STUDY MATERIAL
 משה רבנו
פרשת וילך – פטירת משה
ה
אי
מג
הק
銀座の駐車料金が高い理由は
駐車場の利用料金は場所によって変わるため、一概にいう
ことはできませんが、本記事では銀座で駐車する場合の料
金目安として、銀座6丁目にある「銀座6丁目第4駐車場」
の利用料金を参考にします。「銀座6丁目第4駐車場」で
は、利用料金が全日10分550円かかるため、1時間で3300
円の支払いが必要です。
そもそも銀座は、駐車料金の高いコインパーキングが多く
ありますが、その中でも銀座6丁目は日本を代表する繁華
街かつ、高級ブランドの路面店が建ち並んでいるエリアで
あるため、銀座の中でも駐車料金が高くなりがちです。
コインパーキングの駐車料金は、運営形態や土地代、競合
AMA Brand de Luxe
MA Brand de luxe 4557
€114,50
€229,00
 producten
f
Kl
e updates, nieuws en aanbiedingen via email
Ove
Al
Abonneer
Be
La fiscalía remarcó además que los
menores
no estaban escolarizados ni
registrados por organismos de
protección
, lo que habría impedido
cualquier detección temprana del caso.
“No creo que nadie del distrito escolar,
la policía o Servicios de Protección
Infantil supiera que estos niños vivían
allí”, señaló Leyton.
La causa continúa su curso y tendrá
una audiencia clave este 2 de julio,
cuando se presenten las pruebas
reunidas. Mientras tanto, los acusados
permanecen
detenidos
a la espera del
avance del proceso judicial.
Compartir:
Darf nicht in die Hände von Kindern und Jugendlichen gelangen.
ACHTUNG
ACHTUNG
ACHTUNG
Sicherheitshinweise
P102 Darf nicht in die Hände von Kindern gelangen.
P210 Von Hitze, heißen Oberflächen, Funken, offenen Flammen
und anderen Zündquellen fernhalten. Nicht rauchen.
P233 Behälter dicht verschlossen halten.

==

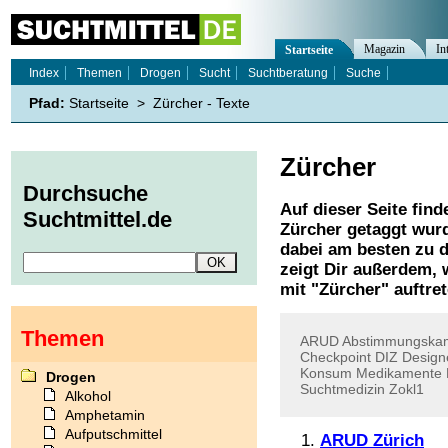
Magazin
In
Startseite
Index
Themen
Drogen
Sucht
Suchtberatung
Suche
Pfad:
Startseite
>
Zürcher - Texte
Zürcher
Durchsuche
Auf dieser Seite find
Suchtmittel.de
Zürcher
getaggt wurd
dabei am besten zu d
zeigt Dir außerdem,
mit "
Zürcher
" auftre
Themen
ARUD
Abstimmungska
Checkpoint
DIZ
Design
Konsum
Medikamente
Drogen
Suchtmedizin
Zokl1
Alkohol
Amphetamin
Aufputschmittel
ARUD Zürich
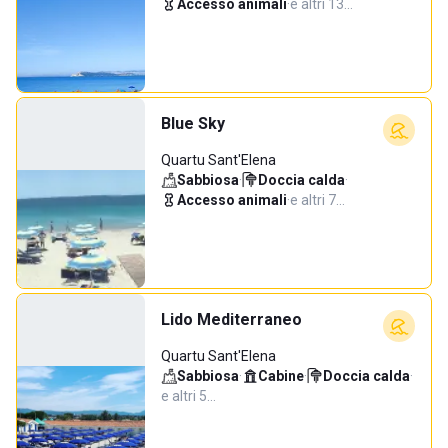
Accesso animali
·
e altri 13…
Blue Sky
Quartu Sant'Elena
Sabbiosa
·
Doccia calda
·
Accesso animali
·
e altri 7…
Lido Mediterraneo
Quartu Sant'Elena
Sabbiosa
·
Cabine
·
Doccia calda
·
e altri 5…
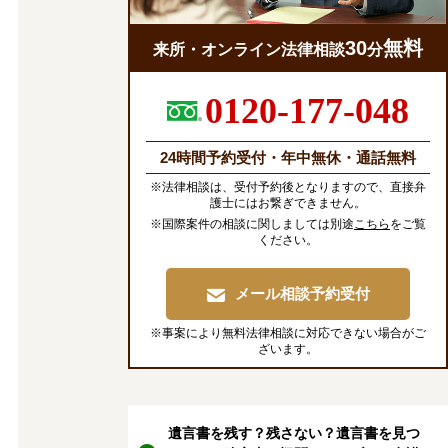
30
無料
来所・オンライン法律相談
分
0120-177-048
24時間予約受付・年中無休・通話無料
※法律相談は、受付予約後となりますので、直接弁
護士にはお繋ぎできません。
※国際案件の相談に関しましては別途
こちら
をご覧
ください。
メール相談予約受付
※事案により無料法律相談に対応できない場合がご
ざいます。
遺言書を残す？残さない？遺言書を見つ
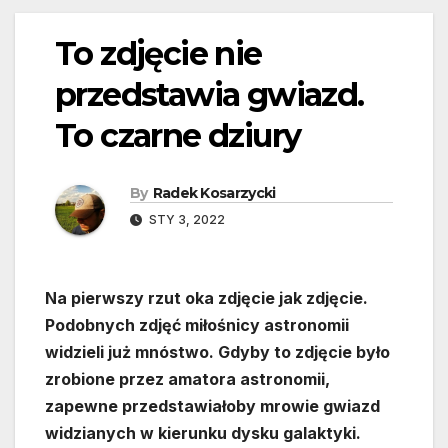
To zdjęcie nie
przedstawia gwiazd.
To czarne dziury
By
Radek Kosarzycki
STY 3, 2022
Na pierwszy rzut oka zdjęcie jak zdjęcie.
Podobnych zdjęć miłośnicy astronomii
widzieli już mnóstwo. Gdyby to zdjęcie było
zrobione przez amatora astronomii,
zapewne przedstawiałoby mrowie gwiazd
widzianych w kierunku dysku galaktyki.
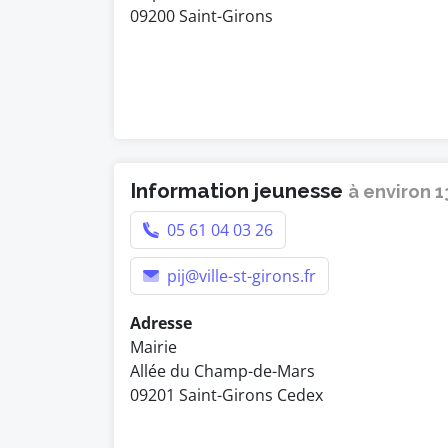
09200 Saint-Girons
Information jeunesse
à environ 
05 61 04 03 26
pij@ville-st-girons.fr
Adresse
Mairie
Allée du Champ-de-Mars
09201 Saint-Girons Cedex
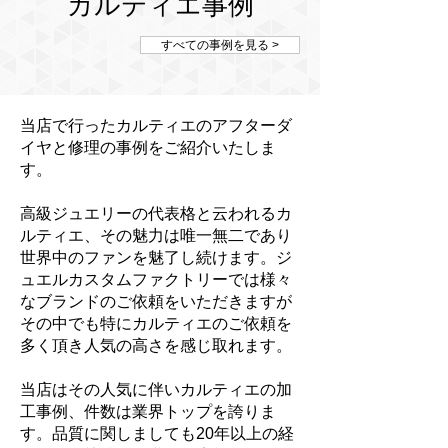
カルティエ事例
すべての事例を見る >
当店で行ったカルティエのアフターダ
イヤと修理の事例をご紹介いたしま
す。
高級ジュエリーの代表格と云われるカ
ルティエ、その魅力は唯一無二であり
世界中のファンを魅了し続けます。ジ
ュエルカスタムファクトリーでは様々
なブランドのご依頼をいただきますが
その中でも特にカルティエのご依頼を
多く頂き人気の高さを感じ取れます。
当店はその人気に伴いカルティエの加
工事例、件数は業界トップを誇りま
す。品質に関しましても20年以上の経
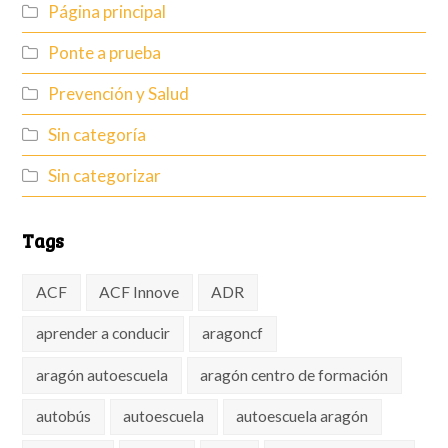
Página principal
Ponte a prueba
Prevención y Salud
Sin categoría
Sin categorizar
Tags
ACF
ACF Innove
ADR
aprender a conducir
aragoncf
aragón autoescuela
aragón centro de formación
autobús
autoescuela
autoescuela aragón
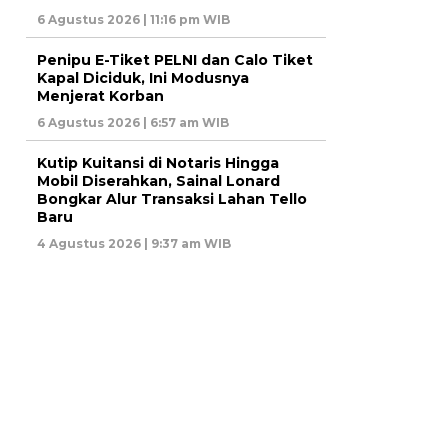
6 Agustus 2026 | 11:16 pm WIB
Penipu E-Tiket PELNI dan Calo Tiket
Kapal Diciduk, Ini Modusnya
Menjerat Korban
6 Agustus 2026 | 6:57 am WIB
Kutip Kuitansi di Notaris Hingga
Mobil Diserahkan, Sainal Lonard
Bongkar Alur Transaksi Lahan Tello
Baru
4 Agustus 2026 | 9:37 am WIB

* * *

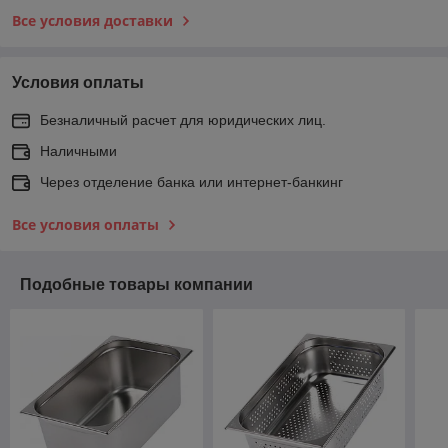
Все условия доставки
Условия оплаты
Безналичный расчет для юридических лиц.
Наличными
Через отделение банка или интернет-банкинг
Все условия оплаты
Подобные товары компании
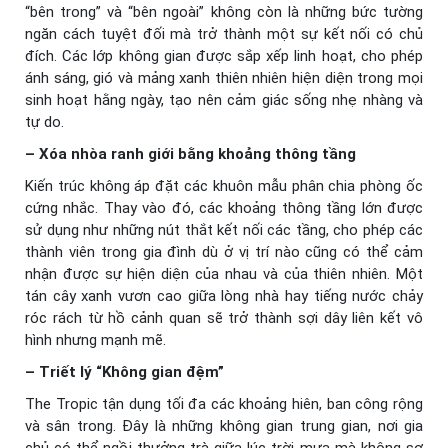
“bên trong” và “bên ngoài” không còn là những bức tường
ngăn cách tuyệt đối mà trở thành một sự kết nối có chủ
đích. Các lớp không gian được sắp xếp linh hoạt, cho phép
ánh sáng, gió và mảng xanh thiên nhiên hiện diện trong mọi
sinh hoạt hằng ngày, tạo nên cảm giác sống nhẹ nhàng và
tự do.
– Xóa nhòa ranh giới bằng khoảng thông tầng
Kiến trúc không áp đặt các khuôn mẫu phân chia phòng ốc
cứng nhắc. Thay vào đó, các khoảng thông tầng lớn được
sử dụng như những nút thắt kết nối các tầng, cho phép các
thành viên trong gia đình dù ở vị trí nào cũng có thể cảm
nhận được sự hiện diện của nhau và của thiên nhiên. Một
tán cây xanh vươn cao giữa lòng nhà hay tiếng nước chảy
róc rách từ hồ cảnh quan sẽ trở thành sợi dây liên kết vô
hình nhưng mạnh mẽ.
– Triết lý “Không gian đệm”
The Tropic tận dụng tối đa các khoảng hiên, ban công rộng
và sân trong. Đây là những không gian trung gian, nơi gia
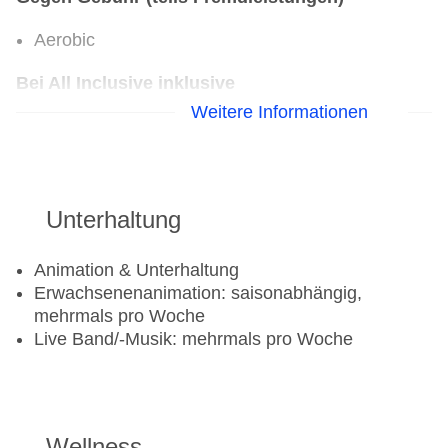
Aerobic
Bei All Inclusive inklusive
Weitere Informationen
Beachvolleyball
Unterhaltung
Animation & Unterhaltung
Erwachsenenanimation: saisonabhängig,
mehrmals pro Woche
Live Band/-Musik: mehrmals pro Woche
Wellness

WHAT THE TASK ASKS
Extract every line in the records that contains the word "astronomii", copying each line in full.

RESULT BELOW
Podobnych zdjęć miłośnicy astronomii
zrobione przez amatora astronomii,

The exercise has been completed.